Mr.サイトウ「次の世代を睨んだ教育の情報発信」ということをするための基礎的、基本的な調査研究をやられている――そして、それを内部にも外部にも活かしていくということでしょうか。

谷口哲也氏そうです。

Mr.サイトウいままでにない新しい予備校像ですね。あらためて河合塾様のブランド力を感じさせられます。ところで、なぜ今回、受験生の「工学部離れ」を調査されたのでしょうか。

谷口哲也氏実は、全国規模の模試による志望動向などで、受験生の「工学部離れ」が少しずつすすんでいるのはわかっていました。ところが、2003年頃から、その傾向がより顕著になってきているのがわかったので、緊急調査をしたのです。まずは、【グラフ1】をご覧ください。これは、1992年の18歳人口がピークに達した年から2005年度までの、受験生全体の人口の推移です。少子化の影響がすでに見え始めています。

Mr.サイトウピーク時と比較して70.9%も受験生の人口は減ってきているのですね。

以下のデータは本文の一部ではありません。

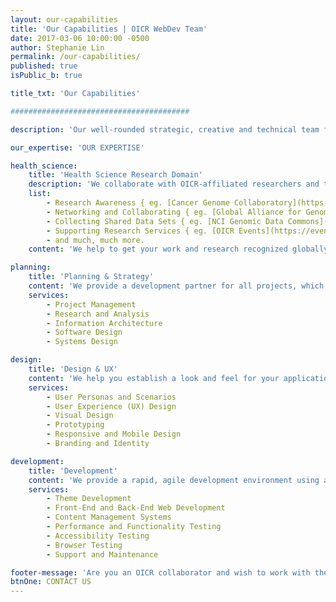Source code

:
 ```yaml
---
layout: our-capabilities
title: 'Our Capabilities | OICR WebDev Team'
date: 2017-03-06 10:00:00 -0500
author: Stephanie Lin
permalink: /our-capabilities/
published: true
isPublic_b: true

title_txt: 'Our Capabilities'

########################################

description: 'Our well-rounded strategic, creative and technical team foster efficiency, communication and collaboration within OICR and the international research community.'

our_expertise: 'OUR EXPERTISE'

health_science:
    title: 'Health Science Research Domain'
    description: 'We collaborate with OICR-affiliated researchers and their programs, to create solutions to create comprehensive solutions for:'
    list:
        - Research Awareness { eg. [Cancer Genome Collaboratory](https://www.cancercollaboratory.org/){:target="_blank"} },
        - Networking and Collaborating { eg. [Global Alliance for Genomics & Health](http://genomicsandhealth.org/){:target="_blank"} },
        - Collecting Shared Data Sets { eg. [NCI Genomic Data Commons](https://gdc.cancer.gov/){:target="_blank"} },
        - Supporting Research Services { eg. [OICR Events](https://events.oicr.on.ca/){:target="_blank"} }
        - and much, much more.
    content: 'We help to get your work and research recognized globally. We work with the Global Alliance for Genomics & Health, based in Cambridge and Toronto, to create tools to facilitate knowledge transfer. We have also delivered mission-critical websites for the International Cancer Genome Consortium that enable the collection and dissemination of research data to the global cancer research community.'

planning:
    title: 'Planning & Strategy'
    content: 'We provide a development partner for all projects, which leads to a rapid application development cycle. We work to clarify project goals through requirements analysis and work to meet those goals while minimizing enterprise risk for the program be it financial, operational/internal or regulatory compliance risk. Our services include:'
    services:
        - Project Management
        - Research and Analysis
        - Information Architecture
        - Software Design
        - Systems Design

design:
    title: 'Design & UX'
    content: 'We help you establish a look and feel for your application that resonates with your users. We first comprehend their goals and problems through the creation of user personas and scenarios. We then create low-fidelity wireframes that describe the full functionality and content of the website. Finally, we create mockups that represent the total high-fidelity design solution before technical implementation. Our design services include:'
    services:
        - User Personas and Scenarios
        - User Experience (UX) Design
        - Visual Design
        - Prototyping
        - Responsive and Mobile Design
        - Branding and Identity

development:
    title: 'Development'
    content: 'We provide a rapid, agile development environment using a modern web technology stack. At the end of every project we also carry out functionality, accessibility and browser testing to ensure applications meet design and device specifications and are compliant with US and Canadian accessibility requirements. Our development services:'
    services:
        - Theme Development
        - Front-End and Back-End Web Development
        - Content Management Systems
        - Performance and Functionality Testing
        - Accessibility Testing
        - Browser Testing
        - Support and Maintenance

footer-message: 'Are you an OICR collaborator and wish to work with the WebDev Team? '
btnOne: CONTACT US
---
```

谷口哲也氏はい。そして、【グラフ1】を踏まえながら、次の【グラフ2】をご覧ください。これは国公立大の学部系統別の志願者占有率の推移を1999年度から2006年度まで表したものです。実は、全系統の中で最も高い入学定員が多いのが「工」学系なのですが、それでも、1999年度と2006年度を比べると緩やかな減少傾向が続いており、比較すると3.1ポイント下がっていて、「医・歯・薬・保健」学系との差が縮まってきています。そして、よりショッキングなのが【グラフ3】です。これは、私立大学の学部系統別志願者占有率の推移を1999年度から2006年度まで表したものですが、数年後には「工」学系と「医・歯・薬・保健」学系が逆転しそうな勢いです。

Mr.サイトウ私立大では、相当な変化が見て取れますね。

谷口哲也氏はい。比較的研究志向の高い「理」学系、「農」学系に比べ、「工」学系志願者は実学志向が強いため、もともと就職をはじめとした社会環境の変化による影響を受けやすい傾向があります。バブル経済崩壊以降の日本経済の長期にわたる不況の中で、資格志向の強まりや、看護・医療系公立大学・学部の新設による定員拡大の影響もあり、医療・保険学系に志願者を奪われていることが伺えます。

Mr.サイトウなるほど。では、「工」学系の分野別ではいかがでしょうか。